The property’s highest yearly rainfall total came in 1950, when 1321.75mm or 52.87 inches, fell across the 12 month period.
“You tend to get really big years and then less after that,” Martin said. “We always tend to stock on the lighter side, and that way you’re not in drought as quickly.”
After last winter’s unseasonal rain, which brought them 202.5mm (8.10 inches), they had only 75mm for the traditional summer wet season, coming in a dozen falls.
It grew a lot of saltbush and herbage, which gave them a break from feeding their 650 breeder cows.
What’s remained through summer is now dry and unpalatable, meaning they’re about to jump back on the feeding bandwagon.
Silos, augers and the tarp-covered remains of a load of grape marc in the house paddock are reminders of what they’ve endured already.
Corn, cottonseed, molasses, hay, lick blocks – they’ve all been fed to their stock over the last few years.
In March 2016, as the Burrumbuttock Hay Runners were preparing to travel to Queensland with a record-breaking load of 13,500 bales of hay worth $6m, the Queensland Country Life visited the Lloyds and shared their mind-numbing daily job of keeping stock alive.
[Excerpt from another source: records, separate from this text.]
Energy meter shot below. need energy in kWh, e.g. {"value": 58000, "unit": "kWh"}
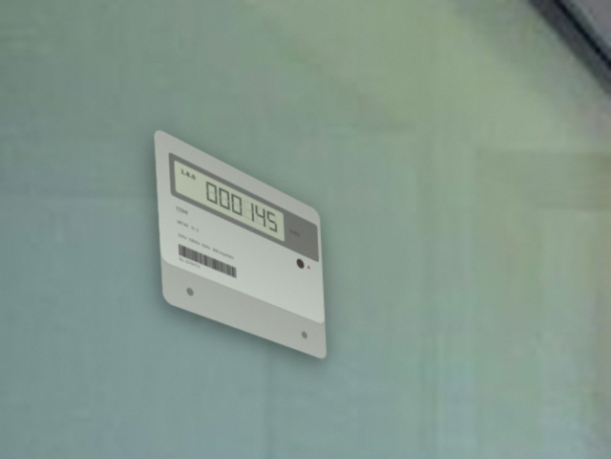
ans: {"value": 145, "unit": "kWh"}
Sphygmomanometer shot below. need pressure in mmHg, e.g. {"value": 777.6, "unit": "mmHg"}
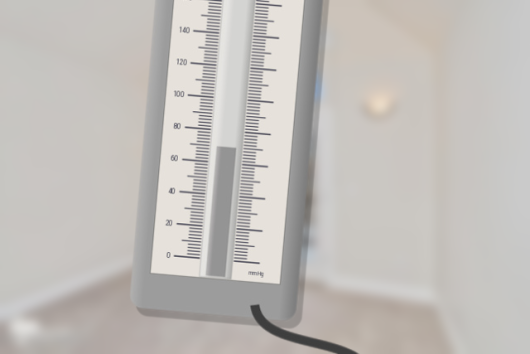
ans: {"value": 70, "unit": "mmHg"}
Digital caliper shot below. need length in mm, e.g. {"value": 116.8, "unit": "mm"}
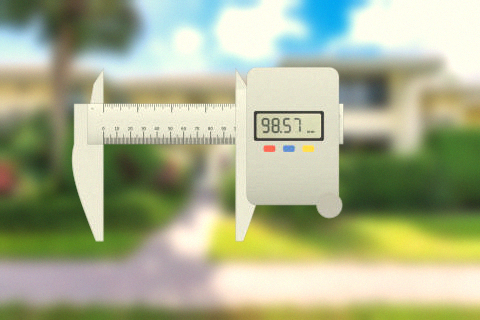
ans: {"value": 98.57, "unit": "mm"}
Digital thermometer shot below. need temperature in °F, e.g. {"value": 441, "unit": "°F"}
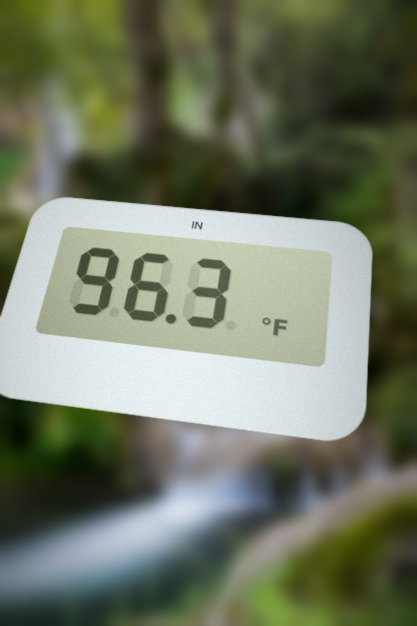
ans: {"value": 96.3, "unit": "°F"}
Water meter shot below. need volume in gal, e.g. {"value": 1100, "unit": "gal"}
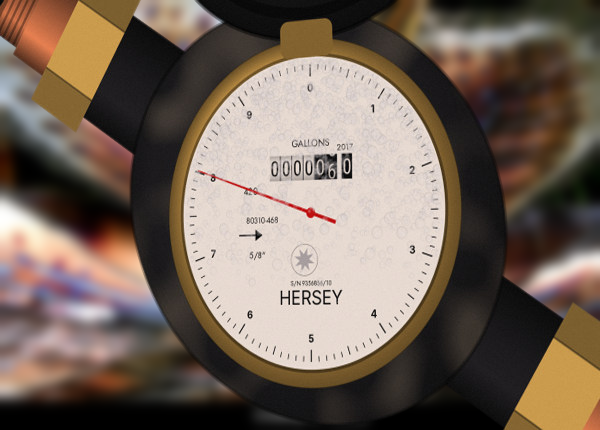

Martin said Lorne was drought-proofed as far as water needs went, having completed the piping of bore water to all parts of the property.
The couple doesn’t give a lot of credence to short-term forecasts, saying they’re beyond getting excited about weather changes that bring them little.
For the longer term, they want to come out of the drought they’re in before they start planning for the next one.